BEGIN TEXT

Why a plain request fails on Walmart

If you request a Walmart search URL with a bare HTTP client, you get a response that is missing almost everything you came for. Two forces work against you. First, Walmart renders prices, ratings, delivery messages, and most of the card detail in the browser with JavaScript, so the initial HTML is a thin shell until the page's scripts run. Second, Walmart flags automated traffic quickly: datacenter IPs and request patterns that do not look like a real browser get challenged, rate-limited, or blocked before they ever reach the rendered content.

So a working Walmart scraper needs two things in a single request: a browser that actually renders the page, and an IP the platform reads as a real visitor. You can assemble that yourself with a headless browser plus a pool of rotating residential proxies, but stitching those together and keeping them healthy is most of the work. The Crawling API folds both into one call: you send it the URL, it renders the page behind a trusted IP, and it returns finished HTML for you to parse. For the proxy side of this trade-off specifically, the Walmart scraping proxies benchmark goes deeper.

Normal vs JavaScript requests

Crawlbase offers two token types. The normal token fetches static HTML; the JavaScript token renders the page in a real browser first. Walmart loads key card fields client-side, so the JavaScript token gives you the most complete page. The normal token can return a partial result with prices or ratings missing, leaving you nothing reliable to parse. JavaScript requests cost more credits, so reach for them where the page genuinely needs rendering.

END TEXT

- [DIRECTIONS FOR THIS TASK] Reproduce the text on scraping Walmart in full, word for word. The entries that follow are separate material, unconnected to the text on scraping Walmart.

BEGIN DATA EXCERPTS

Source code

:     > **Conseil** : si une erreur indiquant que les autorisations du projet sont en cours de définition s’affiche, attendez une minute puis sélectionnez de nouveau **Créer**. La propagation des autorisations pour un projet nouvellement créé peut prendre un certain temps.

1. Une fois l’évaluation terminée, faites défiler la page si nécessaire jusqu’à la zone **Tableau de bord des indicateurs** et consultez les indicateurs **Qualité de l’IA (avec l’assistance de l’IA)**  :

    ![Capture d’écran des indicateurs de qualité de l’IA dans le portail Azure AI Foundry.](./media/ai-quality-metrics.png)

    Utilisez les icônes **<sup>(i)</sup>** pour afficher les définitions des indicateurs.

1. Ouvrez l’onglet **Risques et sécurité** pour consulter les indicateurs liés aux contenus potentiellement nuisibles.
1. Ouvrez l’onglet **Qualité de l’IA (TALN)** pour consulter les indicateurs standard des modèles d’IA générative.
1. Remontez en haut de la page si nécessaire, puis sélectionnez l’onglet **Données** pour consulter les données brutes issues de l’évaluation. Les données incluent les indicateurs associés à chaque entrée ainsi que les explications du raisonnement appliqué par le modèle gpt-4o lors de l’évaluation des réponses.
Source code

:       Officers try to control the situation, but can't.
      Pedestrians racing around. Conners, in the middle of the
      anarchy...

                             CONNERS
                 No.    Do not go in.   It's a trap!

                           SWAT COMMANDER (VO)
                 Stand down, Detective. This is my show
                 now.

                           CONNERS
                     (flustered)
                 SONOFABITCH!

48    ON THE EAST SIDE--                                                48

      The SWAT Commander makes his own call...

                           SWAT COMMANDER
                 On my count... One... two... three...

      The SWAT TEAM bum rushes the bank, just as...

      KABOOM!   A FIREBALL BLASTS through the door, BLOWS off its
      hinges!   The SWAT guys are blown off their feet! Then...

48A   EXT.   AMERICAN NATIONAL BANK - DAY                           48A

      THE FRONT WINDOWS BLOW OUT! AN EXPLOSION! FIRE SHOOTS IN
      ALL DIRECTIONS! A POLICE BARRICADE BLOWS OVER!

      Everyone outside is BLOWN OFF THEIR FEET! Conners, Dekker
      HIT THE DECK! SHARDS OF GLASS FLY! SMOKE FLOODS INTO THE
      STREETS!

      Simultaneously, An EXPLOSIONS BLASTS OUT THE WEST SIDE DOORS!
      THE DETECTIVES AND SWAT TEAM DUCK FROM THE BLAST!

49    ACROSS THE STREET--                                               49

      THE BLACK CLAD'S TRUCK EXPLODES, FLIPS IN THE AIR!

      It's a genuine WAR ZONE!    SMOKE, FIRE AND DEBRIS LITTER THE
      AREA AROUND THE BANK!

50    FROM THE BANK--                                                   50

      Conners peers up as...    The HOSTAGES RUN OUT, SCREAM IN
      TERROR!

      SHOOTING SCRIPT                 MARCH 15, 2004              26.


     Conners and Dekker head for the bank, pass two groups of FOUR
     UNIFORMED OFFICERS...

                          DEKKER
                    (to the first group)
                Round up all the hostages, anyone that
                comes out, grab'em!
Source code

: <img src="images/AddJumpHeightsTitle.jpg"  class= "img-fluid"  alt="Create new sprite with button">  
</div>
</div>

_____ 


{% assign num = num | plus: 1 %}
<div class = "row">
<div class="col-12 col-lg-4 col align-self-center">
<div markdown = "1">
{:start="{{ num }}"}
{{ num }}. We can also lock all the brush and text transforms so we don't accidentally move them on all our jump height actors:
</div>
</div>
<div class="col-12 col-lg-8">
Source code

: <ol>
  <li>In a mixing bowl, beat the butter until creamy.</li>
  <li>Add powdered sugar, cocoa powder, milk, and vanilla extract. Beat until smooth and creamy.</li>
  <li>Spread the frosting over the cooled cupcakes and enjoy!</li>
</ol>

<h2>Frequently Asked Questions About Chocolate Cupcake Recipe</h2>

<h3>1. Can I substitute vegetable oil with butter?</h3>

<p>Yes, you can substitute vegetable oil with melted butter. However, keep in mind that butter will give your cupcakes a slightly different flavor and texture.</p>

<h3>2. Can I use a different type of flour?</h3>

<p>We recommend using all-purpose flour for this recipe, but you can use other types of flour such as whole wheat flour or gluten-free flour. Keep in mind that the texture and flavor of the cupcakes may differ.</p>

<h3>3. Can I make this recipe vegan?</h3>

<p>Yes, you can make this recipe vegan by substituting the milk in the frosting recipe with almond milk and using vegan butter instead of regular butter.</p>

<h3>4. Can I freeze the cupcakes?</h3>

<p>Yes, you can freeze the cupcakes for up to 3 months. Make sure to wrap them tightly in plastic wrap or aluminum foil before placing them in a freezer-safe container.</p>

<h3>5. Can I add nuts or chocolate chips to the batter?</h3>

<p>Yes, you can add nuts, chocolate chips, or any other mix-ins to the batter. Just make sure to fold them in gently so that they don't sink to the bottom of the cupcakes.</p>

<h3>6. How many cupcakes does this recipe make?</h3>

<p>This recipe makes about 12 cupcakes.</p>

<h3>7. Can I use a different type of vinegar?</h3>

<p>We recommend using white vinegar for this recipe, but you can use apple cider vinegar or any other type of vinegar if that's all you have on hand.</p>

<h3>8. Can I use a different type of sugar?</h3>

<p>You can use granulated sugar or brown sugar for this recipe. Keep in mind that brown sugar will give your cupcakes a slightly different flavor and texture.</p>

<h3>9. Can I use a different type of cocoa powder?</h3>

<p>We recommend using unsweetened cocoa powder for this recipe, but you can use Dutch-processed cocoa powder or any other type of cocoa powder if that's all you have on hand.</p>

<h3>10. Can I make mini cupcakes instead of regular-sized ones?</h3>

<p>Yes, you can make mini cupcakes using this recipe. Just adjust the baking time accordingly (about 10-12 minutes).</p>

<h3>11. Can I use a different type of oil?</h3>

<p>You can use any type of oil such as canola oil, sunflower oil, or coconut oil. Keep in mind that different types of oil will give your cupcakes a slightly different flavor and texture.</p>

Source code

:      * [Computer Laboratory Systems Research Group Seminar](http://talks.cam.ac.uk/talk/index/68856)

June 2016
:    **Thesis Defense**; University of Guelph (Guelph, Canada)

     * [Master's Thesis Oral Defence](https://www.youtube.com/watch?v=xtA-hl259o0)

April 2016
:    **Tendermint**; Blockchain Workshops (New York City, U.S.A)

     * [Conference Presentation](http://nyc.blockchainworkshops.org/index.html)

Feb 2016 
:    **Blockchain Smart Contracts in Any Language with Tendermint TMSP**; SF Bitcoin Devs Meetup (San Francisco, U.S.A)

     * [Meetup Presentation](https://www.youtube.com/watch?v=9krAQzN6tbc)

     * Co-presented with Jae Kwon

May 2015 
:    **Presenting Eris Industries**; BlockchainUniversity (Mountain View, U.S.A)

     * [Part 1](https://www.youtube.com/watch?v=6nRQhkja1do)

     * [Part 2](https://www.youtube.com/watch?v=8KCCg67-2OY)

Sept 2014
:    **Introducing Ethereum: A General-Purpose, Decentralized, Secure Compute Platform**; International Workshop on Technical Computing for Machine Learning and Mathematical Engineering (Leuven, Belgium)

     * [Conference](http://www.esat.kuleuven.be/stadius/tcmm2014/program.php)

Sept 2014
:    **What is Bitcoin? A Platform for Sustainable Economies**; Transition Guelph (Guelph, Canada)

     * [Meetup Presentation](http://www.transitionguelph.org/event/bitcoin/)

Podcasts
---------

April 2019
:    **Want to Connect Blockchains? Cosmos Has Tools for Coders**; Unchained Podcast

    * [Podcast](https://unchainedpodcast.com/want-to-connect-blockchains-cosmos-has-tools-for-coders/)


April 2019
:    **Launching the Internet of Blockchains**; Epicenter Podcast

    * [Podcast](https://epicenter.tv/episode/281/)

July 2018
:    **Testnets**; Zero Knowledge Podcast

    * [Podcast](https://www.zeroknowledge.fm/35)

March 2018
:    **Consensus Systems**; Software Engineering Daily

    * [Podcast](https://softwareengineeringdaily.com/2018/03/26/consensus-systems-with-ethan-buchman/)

END DATA EXCERPTS

- [RESULT OF THIS TASK]
Why a plain request fails on Walmart

If you request a Walmart search URL with a bare HTTP client, you get a response that is missing almost everything you came for. Two forces work against you. First, Walmart renders prices, ratings, delivery messages, and most of the card detail in the browser with JavaScript, so the initial HTML is a thin shell until the page's scripts run. Second, Walmart flags automated traffic quickly: datacenter IPs and request patterns that do not look like a real browser get challenged, rate-limited, or blocked before they ever reach the rendered content.

So a working Walmart scraper needs two things in a single request: a browser that actually renders the page, and an IP the platform reads as a real visitor. You can assemble that yourself with a headless browser plus a pool of rotating residential proxies, but stitching those together and keeping them healthy is most of the work. The Crawling API folds both into one call: you send it the URL, it renders the page behind a trusted IP, and it returns finished HTML for you to parse. For the proxy side of this trade-off specifically, the Walmart scraping proxies benchmark goes deeper.

Normal vs JavaScript requests

Crawlbase offers two token types. The normal token fetches static HTML; the JavaScript token renders the page in a real browser first. Walmart loads key card fields client-side, so the JavaScript token gives you the most complete page. The normal token can return a partial result with prices or ratings missing, leaving you nothing reliable to parse. JavaScript requests cost more credits, so reach for them where the page genuinely needs rendering.